You’ve seen this sort of thing before, and seen it better—in the first Borat movie, for instance, during the famous Star Spangled Banner rodeo scene, and in funny sketches such as Throw the Jew Down the Well, which now exists in front of an even more alarming real-life backdrop, given the horrible rise of anti-semitism across the world in recent times. But the results are still shocking—more than any of the dick jokes or gags about a woman’s “vazhïn”—because it’s rooted in a terrible real worldness that has, at its core, nothing to do with the comedian; he’s just the force that draws it to the surface.
Cohen wore a bulletproof vest when he attended the far right rally, held in Washington by a group called the Three Percenters, attended by scary looking heavily armed dudes. Somebody in the crowd with a dumb grin on his face performs a Sieg Heil salute and Jesus, as they say, wept. Moments like these that arrive with a sense of timeliness are the most urgently funny, though an annoyingly large swathe of the action is focused elsewhere, on Borat and Sandra (whose hero is Melania Trump) traipsing across America—doings things like visiting a hardware store to buy a cage, because that’s where the film says women are kept in Kazakhstan.

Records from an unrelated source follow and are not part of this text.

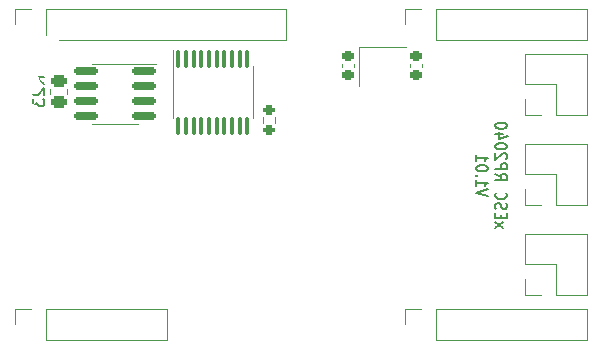
<source format=gbr>
%TF.GenerationSoftware,KiCad,Pcbnew,(6.0.1)*%
%TF.CreationDate,2022-05-20T20:33:31+02:00*%
%TF.ProjectId,xESC2,78455343-322e-46b6-9963-61645f706362,rev?*%
%TF.SameCoordinates,Original*%
%TF.FileFunction,Legend,Bot*%
%TF.FilePolarity,Positive*%
%FSLAX46Y46*%
G04 Gerber Fmt 4.6, Leading zero omitted, Abs format (unit mm)*
G04 Created by KiCad (PCBNEW (6.0.1)) date 2022-05-20 20:33:31*
%MOMM*%
%LPD*%
G01*
G04 APERTURE LIST*
G04 Aperture macros list*
%AMRoundRect*
0 Rectangle with rounded corners*
0 $1 Rounding radius*
0 $2 $3 $4 $5 $6 $7 $8 $9 X,Y pos of 4 corners*
0 Add a 4 corners polygon primitive as box body*
4,1,4,$2,$3,$4,$5,$6,$7,$8,$9,$2,$3,0*
0 Add four circle primitives for the rounded corners*
1,1,$1+$1,$2,$3*
1,1,$1+$1,$4,$5*
1,1,$1+$1,$6,$7*
1,1,$1+$1,$8,$9*
0 Add four rect primitives between the rounded corners*
20,1,$1+$1,$2,$3,$4,$5,0*
20,1,$1+$1,$4,$5,$6,$7,0*
20,1,$1+$1,$6,$7,$8,$9,0*
20,1,$1+$1,$8,$9,$2,$3,0*%
G04 Aperture macros list end*
%ADD10C,0.150000*%
%ADD11C,0.120000*%
%ADD12R,1.700000X1.700000*%
%ADD13O,1.700000X1.700000*%
%ADD14C,0.600000*%
%ADD15O,1.700000X0.850000*%
%ADD16C,1.500000*%
%ADD17RoundRect,0.100000X-0.100000X0.637500X-0.100000X-0.637500X0.100000X-0.637500X0.100000X0.637500X0*%
%ADD18RoundRect,0.250000X-0.450000X0.262500X-0.450000X-0.262500X0.450000X-0.262500X0.450000X0.262500X0*%
%ADD19RoundRect,0.150000X0.825000X0.150000X-0.825000X0.150000X-0.825000X-0.150000X0.825000X-0.150000X0*%
%ADD20RoundRect,0.225000X0.250000X-0.225000X0.250000X0.225000X-0.250000X0.225000X-0.250000X-0.225000X0*%
%ADD21R,1.400000X1.200000*%
%ADD22RoundRect,0.225000X-0.250000X0.225000X-0.250000X-0.225000X0.250000X-0.225000X0.250000X0.225000X0*%
%ADD23RoundRect,0.200000X0.275000X-0.200000X0.275000X0.200000X-0.275000X0.200000X-0.275000X-0.200000X0*%
G04 APERTURE END LIST*
D10*
X270377619Y-122953571D02*
X271044285Y-122482142D01*
X271044285Y-122953571D02*
X270377619Y-122482142D01*
X270901428Y-122139285D02*
X270901428Y-121839285D01*
X270377619Y-121710714D02*
X270377619Y-122139285D01*
X271377619Y-122139285D01*
X271377619Y-121710714D01*
X270425238Y-121367857D02*
X270377619Y-121239285D01*
X270377619Y-121025000D01*
X270425238Y-120939285D01*
X270472857Y-120896428D01*
X270568095Y-120853571D01*
X270663333Y-120853571D01*
X270758571Y-120896428D01*
X270806190Y-120939285D01*
X270853809Y-121025000D01*
X270901428Y-121196428D01*
X270949047Y-121282142D01*
X270996666Y-121325000D01*
X271091904Y-121367857D01*
X271187142Y-121367857D01*
X271282380Y-121325000D01*
X271330000Y-121282142D01*
X271377619Y-121196428D01*
X271377619Y-120982142D01*
X271330000Y-120853571D01*
X270472857Y-119953571D02*
X270425238Y-119996428D01*
X270377619Y-120125000D01*
X270377619Y-120210714D01*
X270425238Y-120339285D01*
X270520476Y-120425000D01*
X270615714Y-120467857D01*
X270806190Y-120510714D01*
X270949047Y-120510714D01*
X271139523Y-120467857D01*
X271234761Y-120425000D01*
X271330000Y-120339285D01*
X271377619Y-120210714D01*
X271377619Y-120125000D01*
X271330000Y-119996428D01*
X271282380Y-119953571D01*
X270377619Y-118367857D02*
X270853809Y-118667857D01*
X270377619Y-118882142D02*
X271377619Y-118882142D01*
X271377619Y-118539285D01*
X271330000Y-118453571D01*
X271282380Y-118410714D01*
X271187142Y-118367857D01*
X271044285Y-118367857D01*
X270949047Y-118410714D01*
X270901428Y-118453571D01*
X270853809Y-118539285D01*
X270853809Y-118882142D01*
X270377619Y-117982142D02*
X271377619Y-117982142D01*
X271377619Y-117639285D01*
X271330000Y-117553571D01*
X271282380Y-117510714D01*
X271187142Y-117467857D01*
X271044285Y-117467857D01*
X270949047Y-117510714D01*
X270901428Y-117553571D01*
X270853809Y-117639285D01*
X270853809Y-117982142D01*
X271282380Y-117125000D02*
X271330000Y-117082142D01*
X271377619Y-116996428D01*
X271377619Y-116782142D01*
X271330000Y-116696428D01*
X271282380Y-116653571D01*
X271187142Y-116610714D01*
X271091904Y-116610714D01*
X270949047Y-116653571D01*
X270377619Y-117167857D01*
X270377619Y-116610714D01*
X271377619Y-116053571D02*
X271377619Y-115967857D01*
X271330000Y-115882142D01*
X271282380Y-115839285D01*
X271187142Y-115796428D01*
X270996666Y-115753571D01*
X270758571Y-115753571D01*
X270568095Y-115796428D01*
X270472857Y-115839285D01*
X270425238Y-115882142D01*
X270377619Y-115967857D01*
X270377619Y-116053571D01*
X270425238Y-116139285D01*
X270472857Y-116182142D01*
X270568095Y-116225000D01*
X270758571Y-116267857D01*
X270996666Y-116267857D01*
X271187142Y-116225000D01*
X271282380Y-116182142D01*
X271330000Y-116139285D01*
X271377619Y-116053571D01*
X271044285Y-114982142D02*
X270377619Y-114982142D01*
X271425238Y-115196428D02*
X270710952Y-115410714D01*
X270710952Y-114853571D01*
X271377619Y-114339285D02*
X271377619Y-114253571D01*
X271330000Y-114167857D01*
X271282380Y-114125000D01*
X271187142Y-114082142D01*
X270996666Y-114039285D01*
X270758571Y-114039285D01*
X270568095Y-114082142D01*
X270472857Y-114125000D01*
X270425238Y-114167857D01*
X270377619Y-114253571D01*
X270377619Y-114339285D01*
X270425238Y-114425000D01*
X270472857Y-114467857D01*
X270568095Y-114510714D01*
X270758571Y-114553571D01*
X270996666Y-114553571D01*
X271187142Y-114510714D01*
X271282380Y-114467857D01*
X271330000Y-114425000D01*
X271377619Y-114339285D01*
X269767619Y-120275000D02*
X268767619Y-119975000D01*
X269767619Y-119675000D01*
X268767619Y-118903571D02*
X268767619Y-119417857D01*
X268767619Y-119160714D02*
X269767619Y-119160714D01*
X269624761Y-119246428D01*
X269529523Y-119332142D01*
X269481904Y-119417857D01*
X268862857Y-118517857D02*
X268815238Y-118475000D01*
X268767619Y-118517857D01*
X268815238Y-118560714D01*
X268862857Y-118517857D01*
X268767619Y-118517857D01*
X269767619Y-117917857D02*
X269767619Y-117832142D01*
X269720000Y-117746428D01*
X269672380Y-117703571D01*
X269577142Y-117660714D01*
X269386666Y-117617857D01*
X269148571Y-117617857D01*
X268958095Y-117660714D01*
X268862857Y-117703571D01*
X268815238Y-117746428D01*
X268767619Y-117832142D01*
X268767619Y-117917857D01*
X268815238Y-118003571D01*
X268862857Y-118046428D01*
X268958095Y-118089285D01*
X269148571Y-118132142D01*
X269386666Y-118132142D01*
X269577142Y-118089285D01*
X269672380Y-118046428D01*
X269720000Y-118003571D01*
X269767619Y-117917857D01*
X268767619Y-116760714D02*
X268767619Y-117275000D01*
X268767619Y-117017857D02*
X269767619Y-117017857D01*
X269624761Y-117103571D01*
X269529523Y-117189285D01*
X269481904Y-117275000D01*
%TO.C,R23*%
X232202380Y-110757142D02*
X231726190Y-110423809D01*
X232202380Y-110185714D02*
X231202380Y-110185714D01*
X231202380Y-110566666D01*
X231250000Y-110661904D01*
X231297619Y-110709523D01*
X231392857Y-110757142D01*
X231535714Y-110757142D01*
X231630952Y-110709523D01*
X231678571Y-110661904D01*
X231726190Y-110566666D01*
X231726190Y-110185714D01*
X231297619Y-111138095D02*
X231250000Y-111185714D01*
X231202380Y-111280952D01*
X231202380Y-111519047D01*
X231250000Y-111614285D01*
X231297619Y-111661904D01*
X231392857Y-111709523D01*
X231488095Y-111709523D01*
X231630952Y-111661904D01*
X232202380Y-111090476D01*
X232202380Y-111709523D01*
X231202380Y-112042857D02*
X231202380Y-112661904D01*
X231583333Y-112328571D01*
X231583333Y-112471428D01*
X231630952Y-112566666D01*
X231678571Y-112614285D01*
X231773809Y-112661904D01*
X232011904Y-112661904D01*
X232107142Y-112614285D01*
X232154761Y-112566666D01*
X232202380Y-112471428D01*
X232202380Y-112185714D01*
X232154761Y-112090476D01*
X232107142Y-112042857D01*
D11*
%TO.C,J4*%
X232330000Y-132430000D02*
X242550000Y-132430000D01*
X242550000Y-129770000D02*
X242550000Y-132430000D01*
X232330000Y-129770000D02*
X242550000Y-129770000D01*
X229730000Y-129770000D02*
X229730000Y-131100000D01*
X231060000Y-129770000D02*
X229730000Y-129770000D01*
X232330000Y-129770000D02*
X232330000Y-132430000D01*
%TO.C,J7*%
X265350000Y-104370000D02*
X265350000Y-107030000D01*
X264080000Y-104370000D02*
X262750000Y-104370000D01*
X278110000Y-104370000D02*
X278110000Y-107030000D01*
X265350000Y-107030000D02*
X278110000Y-107030000D01*
X262750000Y-104370000D02*
X262750000Y-105700000D01*
X265350000Y-104370000D02*
X278110000Y-104370000D01*
%TO.C,J8*%
X265350000Y-129770000D02*
X278110000Y-129770000D01*
X265350000Y-129770000D02*
X265350000Y-132430000D01*
X265350000Y-132430000D02*
X278110000Y-132430000D01*
X264080000Y-129770000D02*
X262750000Y-129770000D01*
X262750000Y-129770000D02*
X262750000Y-131100000D01*
X278110000Y-129770000D02*
X278110000Y-132430000D01*
%TO.C,J10*%
X275510000Y-113380000D02*
X278110000Y-113380000D01*
X272910000Y-113380000D02*
X274240000Y-113380000D01*
X272910000Y-110780000D02*
X272910000Y-108180000D01*
X272910000Y-108180000D02*
X278110000Y-108180000D01*
X272910000Y-112050000D02*
X272910000Y-113380000D01*
X278110000Y-113380000D02*
X278110000Y-108180000D01*
X275510000Y-110780000D02*
X275510000Y-113380000D01*
X272910000Y-110780000D02*
X275510000Y-110780000D01*
%TO.C,J9*%
X275510000Y-121000000D02*
X278110000Y-121000000D01*
X272910000Y-118400000D02*
X275510000Y-118400000D01*
X272910000Y-118400000D02*
X272910000Y-115800000D01*
X272910000Y-115800000D02*
X278110000Y-115800000D01*
X272910000Y-119670000D02*
X272910000Y-121000000D01*
X278110000Y-121000000D02*
X278110000Y-115800000D01*
X275510000Y-118400000D02*
X275510000Y-121000000D01*
X272910000Y-121000000D02*
X274240000Y-121000000D01*
%TO.C,J6*%
X272910000Y-126020000D02*
X275510000Y-126020000D01*
X275510000Y-128620000D02*
X278110000Y-128620000D01*
X272910000Y-128620000D02*
X274240000Y-128620000D01*
X275510000Y-126020000D02*
X275510000Y-128620000D01*
X272910000Y-127290000D02*
X272910000Y-128620000D01*
X278110000Y-128620000D02*
X278110000Y-123420000D01*
X272910000Y-126020000D02*
X272910000Y-123420000D01*
X272910000Y-123420000D02*
X278110000Y-123420000D01*
%TO.C,U7*%
X249855000Y-111464524D02*
X249855000Y-109264524D01*
X243085000Y-111464524D02*
X243085000Y-107864524D01*
X243085000Y-111464524D02*
X243085000Y-113664524D01*
X249855000Y-111464524D02*
X249855000Y-113664524D01*
%TO.C,R23*%
X232665000Y-111172936D02*
X232665000Y-111627064D01*
X234135000Y-111172936D02*
X234135000Y-111627064D01*
%TO.C,U6*%
X238200000Y-109040000D02*
X236250000Y-109040000D01*
X238200000Y-114160000D02*
X236250000Y-114160000D01*
X238200000Y-109040000D02*
X241650000Y-109040000D01*
X238200000Y-114160000D02*
X240150000Y-114160000D01*
%TO.C,C29*%
X257390000Y-109340580D02*
X257390000Y-109059420D01*
X258410000Y-109340580D02*
X258410000Y-109059420D01*
%TO.C,J1*%
X232320000Y-107030000D02*
X252700000Y-107030000D01*
X229720000Y-104370000D02*
X229720000Y-105700000D01*
X252700000Y-104370000D02*
X252700000Y-107030000D01*
X231050000Y-104370000D02*
X229720000Y-104370000D01*
X232320000Y-104370000D02*
X232320000Y-107030000D01*
X232320000Y-104370000D02*
X252700000Y-104370000D01*
%TO.C,Y2*%
X258800000Y-110950000D02*
X258800000Y-107650000D01*
X258800000Y-107650000D02*
X262800000Y-107650000D01*
%TO.C,C28*%
X263190000Y-109059420D02*
X263190000Y-109340580D01*
X264210000Y-109059420D02*
X264210000Y-109340580D01*
%TO.C,R24*%
X251722500Y-114037258D02*
X251722500Y-113562742D01*
X250677500Y-114037258D02*
X250677500Y-113562742D01*
%TD*%
%LPC*%
D12*
%TO.C,J3*%
X231060000Y-108240000D03*
D13*
X231060000Y-110780000D03*
X231060000Y-113320000D03*
X231060000Y-115860000D03*
X231060000Y-118400000D03*
%TD*%
D14*
%TO.C,J2*%
X232950000Y-126800000D03*
X232950000Y-122800000D03*
D15*
X230600000Y-121975000D03*
X230600000Y-127625000D03*
%TD*%
D12*
%TO.C,J5*%
X256850000Y-131000000D03*
D13*
X254310000Y-131000000D03*
%TD*%
D12*
%TO.C,J4*%
X231060000Y-131100000D03*
D13*
X233600000Y-131100000D03*
X236140000Y-131100000D03*
X238680000Y-131100000D03*
X241220000Y-131100000D03*
%TD*%
D12*
%TO.C,J7*%
X264080000Y-105700000D03*
D13*
X266620000Y-105700000D03*
X269160000Y-105700000D03*
X271700000Y-105700000D03*
X274240000Y-105700000D03*
X276780000Y-105700000D03*
%TD*%
D12*
%TO.C,J8*%
X264080000Y-131100000D03*
D13*
X266620000Y-131100000D03*
X269160000Y-131100000D03*
X271700000Y-131100000D03*
X274240000Y-131100000D03*
X276780000Y-131100000D03*
%TD*%
D12*
%TO.C,J10*%
X274240000Y-112050000D03*
D13*
X276780000Y-112050000D03*
X274240000Y-109510000D03*
X276780000Y-109510000D03*
%TD*%
D12*
%TO.C,J9*%
X274240000Y-119670000D03*
D13*
X276780000Y-119670000D03*
X274240000Y-117130000D03*
X276780000Y-117130000D03*
%TD*%
D12*
%TO.C,J6*%
X274240000Y-127290000D03*
D13*
X276780000Y-127290000D03*
X274240000Y-124750000D03*
X276780000Y-124750000D03*
%TD*%
D16*
%TO.C,FID3*%
X270500000Y-127400000D03*
%TD*%
%TO.C,FID6*%
X231400000Y-124800000D03*
%TD*%
%TO.C,FID7*%
X270500000Y-109400000D03*
%TD*%
%TO.C,FID8*%
X232800000Y-107300000D03*
%TD*%
D17*
%TO.C,U7*%
X243545000Y-108602024D03*
X244195000Y-108602024D03*
X244845000Y-108602024D03*
X245495000Y-108602024D03*
X246145000Y-108602024D03*
X246795000Y-108602024D03*
X247445000Y-108602024D03*
X248095000Y-108602024D03*
X248745000Y-108602024D03*
X249395000Y-108602024D03*
X249395000Y-114327024D03*
X248745000Y-114327024D03*
X248095000Y-114327024D03*
X247445000Y-114327024D03*
X246795000Y-114327024D03*
X246145000Y-114327024D03*
X245495000Y-114327024D03*
X244845000Y-114327024D03*
X244195000Y-114327024D03*
X243545000Y-114327024D03*
%TD*%
D18*
%TO.C,R23*%
X233400000Y-110487500D03*
X233400000Y-112312500D03*
%TD*%
D19*
%TO.C,U6*%
X240675000Y-109695000D03*
X240675000Y-110965000D03*
X240675000Y-112235000D03*
X240675000Y-113505000D03*
X235725000Y-113505000D03*
X235725000Y-112235000D03*
X235725000Y-110965000D03*
X235725000Y-109695000D03*
%TD*%
D20*
%TO.C,C29*%
X257900000Y-109975000D03*
X257900000Y-108425000D03*
%TD*%
D12*
%TO.C,J1*%
X231050000Y-105700000D03*
D13*
X233590000Y-105700000D03*
X236130000Y-105700000D03*
X238670000Y-105700000D03*
X241210000Y-105700000D03*
X243750000Y-105700000D03*
X246290000Y-105700000D03*
X248830000Y-105700000D03*
X251370000Y-105700000D03*
%TD*%
D21*
%TO.C,Y2*%
X259700000Y-108450000D03*
X261900000Y-108450000D03*
X261900000Y-110150000D03*
X259700000Y-110150000D03*
%TD*%
D22*
%TO.C,C28*%
X263700000Y-108425000D03*
X263700000Y-109975000D03*
%TD*%
D23*
%TO.C,R24*%
X251200000Y-114625000D03*
X251200000Y-112975000D03*
%TD*%
M02*

</source>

Entrenched misogyny is a broad subject to satirize, and generally speaking the broader it gets the baser it gets. Cohen’s schtick works better when his targets are more specific; even just when they’re right in front of him—like one famous American politician who is ensnared hook, line and sinker towards the end, and comes away looking very sleazy and gross indeed. The sick shimmer of the original movie has lost some of its freakshow appeal, but Borat—as a character, as a franchise, and dare I say it, as a journalist—still has a purpose.